The PostgreSQL schema is designed to be generic and not tied to any specific Daml model. This is achieved by a fixed schema that relates to the general ledger model but uses a documented-oriented approach (JSONB) to store the data whose schema lies in the Daml models.

Warning

Any database artifact starting with an underscore character (_) is explicitly denoted an internal implementation, subject to change, and should not be relied upon. Since every table is prefixed this way, they may change in the future - for example as a result of future functional and performance enhancements.

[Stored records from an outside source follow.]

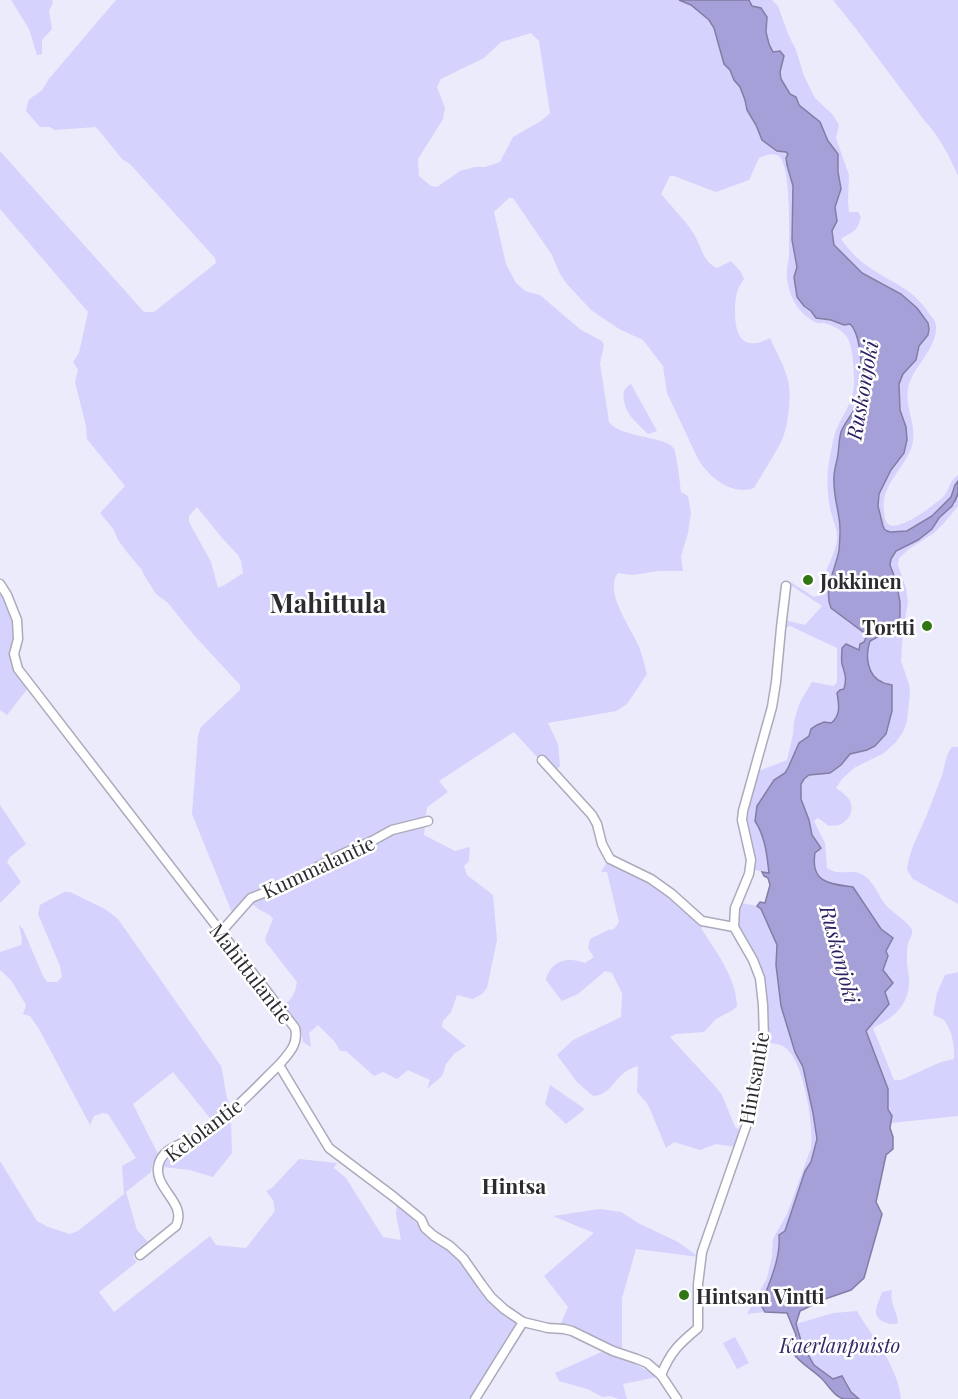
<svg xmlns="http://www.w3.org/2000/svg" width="958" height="1399" font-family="'Playfair Display',serif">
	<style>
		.green { fill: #d5d2fd; fill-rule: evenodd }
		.water { fill: #a5a0d7; stroke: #817da5; stroke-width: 1.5 }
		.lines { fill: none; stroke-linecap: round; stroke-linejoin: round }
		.stream { stroke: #817da5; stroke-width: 1.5 }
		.minor-casing { stroke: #abaaba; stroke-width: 11 }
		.minor { stroke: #fff; stroke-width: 8 }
		.poi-dot { fill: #327514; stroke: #fff; stroke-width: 2 }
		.labels { text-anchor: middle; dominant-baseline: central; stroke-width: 5; stroke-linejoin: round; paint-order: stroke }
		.poi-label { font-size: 20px; font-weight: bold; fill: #2c2b31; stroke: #fff; text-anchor: start }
		.street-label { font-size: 20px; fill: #2c2b31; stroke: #fff }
		.park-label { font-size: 20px; font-style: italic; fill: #352868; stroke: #fff }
		.water-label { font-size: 21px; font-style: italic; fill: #2e1f60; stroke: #fff }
		.neighbourhood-label { font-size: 21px; font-weight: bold; fill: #2c2b31; stroke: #fff }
		.district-label { font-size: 26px; font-weight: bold; fill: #2c2b31; stroke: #fff }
	</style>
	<rect width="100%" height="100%" fill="#ebebfb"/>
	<g class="green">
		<path d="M11 0H52L53 2 49 11 52 29 42 40V54L37 55 29 29Z"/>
		<path d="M116 0H680L695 7 709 20 715 31 724 65 730 70 734 80 739 86 745 100 747 110 756 125 762 140 777 150 786 152 788 154 787 165 793 186 794 200 792 240 797 267 794 277 804 306 819 319 831 320 844 325 850 324C862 335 863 379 860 395 859 407 850 413 845 423 843 429 842 436 841 441 838 453 834 465 834 477 833 492 837 504 839 518 841 528 840 540 838 550 836 568 823 591 831 608L867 635 859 650 842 662C846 672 847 678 844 689L837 693C839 704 841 716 831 723L824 722 811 729 809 736 799 743 796 748 788 768 785 773 774 780 755 821 762 831 769 873 755 870 754 858 746 818 747 803 759 771 787 760 793 734 794 721 800 702 812 682 834 686 837 682V648L790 626 784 628V620L805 625 822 606 789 584V581L814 597 818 596C820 588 822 581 825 574 829 563 836 551 837 539 838 530 832 518 830 508 825 480 828 464 834 437 839 418 855 402 854 382 854 370 853 347 847 337 842 330 833 325 824 323 820 323 819 324 815 322 799 314 789 297 787 278 786 271 788 263 789 256 789 239 792 160 777 155 771 153 764 156 759 158L749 180 716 192 674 176H670L661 194C671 206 688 223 695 236 702 248 703 262 717 268L731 261 741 272 744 279C735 291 735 300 735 315 736 339 745 351 770 338 776 352 785 366 788 381 792 395 788 426 782 440 774 456 763 472 754 488 731 496 709 477 698 459L667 393 663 366 643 340 619 329 591 310 566 283 559 272 552 255 513 198H509L494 212 506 264 516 283 525 291 540 295 581 330 602 341 604 346 600 363 609 422C620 438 668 436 674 449 677 455 680 483 681 492L688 496 691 513 688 533 681 556 683 571H658L633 575 618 573C603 592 632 629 639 647 643 656 644 665 647 674L627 704 616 711 548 723 558 744 560 766 555 771 543 759 537 757 514 732 439 781 448 792 427 807 424 835 455 851 470 847 469 861 464 866 467 875 493 895 497 940 487 988 482 994 473 999 457 995 451 1012 443 1021 442 1027 466 1046 455 1053 446 1064 442 1076 427 1089 430 1080 408 1070 397 1079 383 1072 374 1076 346 1051H340L335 1042 318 1025 309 1033 311 1047 303 1042 301 1030 284 1005C293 998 295 993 297 982L265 941 266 936 273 919C269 913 265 913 260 910 256 908 255 905 250 903L233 915 192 814 198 735 201 727 240 690V685L194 635 167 602 156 594 144 575 142 570 126 551 118 540 114 530 100 513 125 486 87 439 86 426 75 382 78 370 73 362 79 353 88 312 0 209V151L144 312H154L216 263 215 258 130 164 122 159 96 127 55 130 50 127H40L26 111C29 94 31 100 42 90 44 87 46 84 48 80ZM531 33 539 41 550 113 541 121 513 137 500 162 485 167H475L460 171 437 187 431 186 419 176 418 159 443 119 445 108 437 87 441 79 484 58 501 42ZM197 507 222 538 238 555 241 561 243 573 226 584 218 588 211 562 189 522V516Z"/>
		<path d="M749 0H772L778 6 788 34 796 50 804 76 815 98 833 115 839 125 836 138 849 175 848 202 849 212H858L861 217C856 234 854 230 841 239 848 249 856 258 866 265 890 283 913 287 930 315 932 317 934 319 935 322 941 339 920 362 913 375 898 401 919 422 912 446 904 470 880 485 884 512 885 515 884 518 886 521 893 538 935 504 943 497 948 492 948 487 952 481 953 479 956 477 958 475V481L955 485 951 497 932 516 907 531 890 532 885 530 883 526 878 506 879 494 891 470 904 453 906 427 900 410 899 384 903 374 916 360 919 346 928 335 901 294 862 273 834 245 832 230 837 221 835 207 841 189 838 172V154L828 141 820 122 799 105 796 98 790 94 781 79 780 72 784 56C781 54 777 54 774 52 764 45 766 27 767 17L751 6Z"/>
		<path d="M833 0H958V176C949 155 939 136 924 120L857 30Z"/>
		<path d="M631 384 657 431 648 434C638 424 626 415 624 401 623 392 623 389 631 384Z"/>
		<path d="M958 494V506L944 523 934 533 909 549 899 558 898 565 906 588 908 602 903 631 901 661 909 684 910 693 907 721 903 732 896 742 884 753 854 768 842 779 836 788C839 790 844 793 847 797 856 806 851 820 839 825 836 826 833 825 829 826L818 818 814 821 825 843 827 868C840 877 851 868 863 875 873 880 878 895 885 904 891 912 909 922 912 930 913 935 910 938 908 943 907 947 907 952 907 957 906 966 910 975 909 984 908 1007 891 1019 873 1028L894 1080H901L941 1062 954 1059C955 1047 952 1028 943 1019 942 1019 934 1015 933 1015L937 993 945 975 958 972V1116L891 1123 892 1116 887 1102 888 1089 866 1031 889 1004 885 992 883 971 888 956 881 929 853 887C846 886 836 886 829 883 813 876 808 860 821 848L812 835 809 820 801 799V785L804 779 809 775 830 773 841 765 850 754 867 750 875 746 880 682 868 670 867 647 869 641 883 634 894 631 900 617V602L896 581 890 565 891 559 896 551 918 540 932 529 939 518 952 506Z"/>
		<path d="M0 592 7 602 15 629 14 669 18 677 28 688 7 715 0 710Z"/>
		<path d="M952 747H958V904L913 879 907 870C909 851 918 835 926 817 931 804 936 791 941 778 945 768 945 755 952 747Z"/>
		<path d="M0 805 26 844 10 857 7 862 21 882 0 903Z"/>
		<path d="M607 862 651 883 690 912 704 926 701 928C716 952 736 977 737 1006L733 1010 716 1019 704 1032 676 1034 670 1037 714 1085 722 1095 735 1127 742 1131 736 1147 716 1144 700 1150 674 1142 666 1148 650 1109 646 1102 637 1092 638 1066C614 1072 615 1094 593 1096L577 1082 557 1055 573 1040 621 1017 622 993 612 973 605 971 578 994 562 1001 546 980C548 969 558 959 571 960 575 960 581 962 585 963L594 957 588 948 590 939 608 930 614 929 619 922 607 872H601Z"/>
		<path d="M64 892H70L105 909 118 919 221 1066C225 1080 224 1092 230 1106L213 1122 173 1072 133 1104 158 1154 152 1165 151 1172 126 1192 137 1230 149 1243 133 1257 137 1262 99 1292 114 1312 210 1236 216 1245 246 1248 275 1211 273 1200 266 1191 272 1188 299 1159 337 1163 334 1168 346 1178 383 1237 401 1240 396 1214 397 1204 413 1220 427 1236 456 1256 520 1322 471 1399H0V1161L37 1221 48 1227 70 1234 78 1231 124 1194 122 1166 136 1158 108 1114 103 1113 94 1116 90 1125 39 1029 30 1016 23 1014 26 1005 11 980 0 970V952L21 945 22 939 19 925 23 929 43 976 47 982H57L62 977 60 966 38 914 40 905Z"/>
		<path d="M741 903 757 906 761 909 777 945 776 965 781 1006 795 1052 803 1067 813 1113 817 1139 811 1162 805 1171 785 1231 779 1235C780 1259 769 1283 761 1305L765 1312 747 1314 767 1278 772 1257 773 1239 787 1214 811 1148C814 1126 804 1066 788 1050 783 1044 774 1044 766 1042L765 982 739 928 737 917Z"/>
		<path d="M550 1085 585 1109 566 1124 545 1104Z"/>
		<path d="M231 1117 232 1153 213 1177 190 1170 163 1167 165 1159 169 1153Z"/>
		<path d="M600 1209 621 1212 638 1223 678 1242 699 1257 636 1249 622 1298V1348L605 1345 559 1328 568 1307 544 1276 594 1233 553 1216Z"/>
		<path d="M892 1290C889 1302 897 1310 898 1323 892 1325 889 1324 884 1322 869 1315 879 1303 882 1292Z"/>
		<path d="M857 1311C874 1340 897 1364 901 1399H859L851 1392 846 1380 833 1379 814 1365 801 1348 796 1324 833 1313Z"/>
		<path d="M735 1337 749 1363 737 1369 723 1343Z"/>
		<path d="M601 1352 634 1363 657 1377 623 1384 627 1399H618L610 1396 602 1397 590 1390 559 1381 555 1373Z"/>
	</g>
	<path class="water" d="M679 0H749L752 6 761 8 767 17 766 32 769 44 773 52 780 51 784 56 780 72 781 79 790 94 796 97 799 105 820 122 828 141 838 154V172L841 189 835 207 837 221 832 231 834 245 862 273 901 294 917 308 928 323 929 329 928 335 919 346 916 360 903 374 899 384 900 410 906 427 907 440 904 453 891 470 879 494 878 506 883 526 885 530 890 532 907 531 932 516 951 497 955 485 958 481V494L952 506 939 518 932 529 918 540 896 551 891 559 890 565 896 581 900 602V617L894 631 883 634 870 641C865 655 867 676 882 682 885 684 888 684 892 685V711L886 734 875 746 867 750 850 754 841 765 830 773 809 775 804 779 801 784V799L809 820 812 835 821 848 815 853C810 883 830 884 853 887L881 929 893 938 886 951 888 956 883 970 893 983 885 992 889 1004 866 1031 888 1089V1109L892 1116 890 1128 893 1137V1149L886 1155 876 1202 882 1214 864 1278 851 1290 825 1299 800 1311 796 1324 803 1347 801 1348 803 1351H806L814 1365 833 1379 842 1376 851 1392 859 1399C854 1399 849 1399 844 1399 834 1397 828 1384 820 1377 810 1368 801 1364 792 1352L793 1343 796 1335 787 1313 765 1312 761 1305C769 1283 781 1259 779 1235L785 1231 805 1171 811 1162 817 1139 813 1113 803 1067 795 1052 781 1006 776 965 777 945 761 909 757 906 760 902 765 903 770 885 768 878 764 876 762 872 769 873C767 855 765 836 755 821L757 806 774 780 785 773 788 768 799 743 809 736 811 729 817 725 824 722 831 723C841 716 839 704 837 693L840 690 844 689C847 678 845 674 842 664 841 659 842 653 842 648L846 644 859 650 860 644 864 642 867 635 831 608C823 590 836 568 839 550 840 540 841 528 839 518 837 504 833 492 834 477 834 469 837 462 838 454 839 447 839 439 841 432 846 419 858 409 860 395 863 379 862 335 850 324L844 325 831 320 816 318 811 311 804 306 797 297 794 277 797 267 792 240 793 186 787 165 786 158 788 154 786 152 777 151 762 140 756 125 747 110 745 100 740 87 734 80 730 70 724 64 714 28 709 20 691 5Z"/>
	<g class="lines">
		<path class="stream" d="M955 501 958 493"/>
		<g class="minor-casing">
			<g id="minor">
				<path d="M0 584 7 595 17 620 18 639 14 654 18 669 295 1028C299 1044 289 1053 279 1065L329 1148 394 1197 421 1219 425 1228 434 1236 450 1246 463 1258 482 1285 491 1297 504 1309 523 1322 548 1328 564 1329 572 1331 613 1351 637 1359 647 1363 661 1375 677 1399"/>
				<path d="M542 760 592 815 597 824 602 844 610 859 651 879 672 894 702 921 734 927"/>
				<path d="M221 932 251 898 281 886 340 855 372 841 392 830 428 821"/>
				<path d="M140 1255 176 1226C188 1202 151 1188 159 1163 164 1148 182 1144 195 1137 228 1119 253 1090 279 1065"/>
				<path d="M661 1375C671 1351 679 1344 698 1328V1284L702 1252 750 1115 764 1041 763 1005 760 978 753 960 734 927 735 908 749 874 751 860 742 820 743 811 772 707 776 682 781 628 786 586"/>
				<path d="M475 1399 523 1322"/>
			</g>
		</g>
		<use href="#minor" class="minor"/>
	</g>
	<g class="poi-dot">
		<circle cx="808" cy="580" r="6"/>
		<circle cx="927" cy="626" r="6"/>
		<circle cx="684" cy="1295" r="6"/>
	</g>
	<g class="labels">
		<g class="poi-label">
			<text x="820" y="580">Jokkinen</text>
			<text x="915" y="626" text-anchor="end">Tortti</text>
			<text x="696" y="1295">Hintsan Vintti</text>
		</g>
		<g class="street-label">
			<text transform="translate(318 866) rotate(-25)">Kummalantie</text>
			<text transform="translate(252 973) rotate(52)">Mahittulantie</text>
			<text transform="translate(753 1078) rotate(-80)">Hintsantie</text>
			<text transform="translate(203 1129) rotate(-37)">Kelolantie</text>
		</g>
		<g class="park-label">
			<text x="840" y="1344">Kaerlanpuisto</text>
		</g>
		<g class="water-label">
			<text transform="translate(861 390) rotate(-80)">Ruskonjoki</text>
			<text transform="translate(841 954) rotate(75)">Ruskonjoki</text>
		</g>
		<g class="neighbourhood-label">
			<text x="514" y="1185">Hintsa</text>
		</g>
		<g class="district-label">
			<text x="328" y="602">Mahittula</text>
		</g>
	</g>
</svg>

Ledger data consumers should interact with the database via the provided SQL functions (see SQL API), which enables a stable supported interface. Database Administrators who wish to have a deeper understanding of the schema specifics, in order to understand it’s operational characteristics, can easily inspect the schema (see Manual handling of schema upgrades).

Objectives¶

Overall, the objectives of the schema design are to facilitate:

Scaleable writes: high-throughput and efficient to free up as much capacity for useful work (reads) as possible.
Scaleable reads: queries can able to be parallelized, and do not become blocked behind writes. They produce sensible query plans that do not result in unnecessary table scans.
Ease of use: readers can use familiar tools and techniques to query the database, without needing to understand the specifics of the schema design. Instead, they can use simple entry points that provide access to data in familiar ledger terms: active contracts, creates, exercises, archives, offsets, etc. Readers do not need to worry about an offset-based model for point-in-time snapshot isolation.
Read consistency: readers can achieve the level of consistency that they require, including consistency with other queries they are conducting.
Crash tollerance: the schema is designed to be simple and ensure recovery from any kind of crash, taking a pessimistic view of what races may occur, however unlikely.
Static schema: the schema is designed to be static and not require any changes to the schema as the ledger evolves, to the extent possible. Note: discovering adding new templates during normal operation does currently require additional table partitions to be created.

Design¶

To facilitate these objectives, the following design approaches have been used:

Concurrent append-only writes: ledger transactions are written with significant parallelism without contention, ensuring that writes can be high-throughput and unconstrained by latency.
Bulk batching: using COPY [2] (not INSERT [3]) to deliver large batches of data efficiently.
Offset indexed: all data is appropriately indexed by offset to provide efficient access to slice the result by offset. BRIN [4] indexes are used to ensure contiguity of data that is often accessed together.
Implicit offset: readers can opt for queries with implicit offset, meaning they can ignore the role of offset in their queries but still receive a stable view of the ledger data. We seek to provide a similar experience to PostgreSQL’s MVCC [5], where users receive consistency benefits without needing to understand the underlying implementation.
Idempotent: PQS is designed to be restarted safely at any time. All state is maintained in the datastore.
Watermarks: a single thread maintains a watermark denoting the most recent contiguous transaction - representing the offset of the most recent consistent ledger transaction. In addition, the watermark processes the “archive” mutation on any archived contracts or interface views, in a batch. This reintroduces data consistency without needing readers to perform complex query paths. This efficiently resolves the uncertainty created by the parallel writes.
Schemaless content: content defined in Daml templates uses the JSONB datatype to store the data. This allows for a schemaless approach and can store any Daml model without needing to change the schema, other than custom JSONB indexes.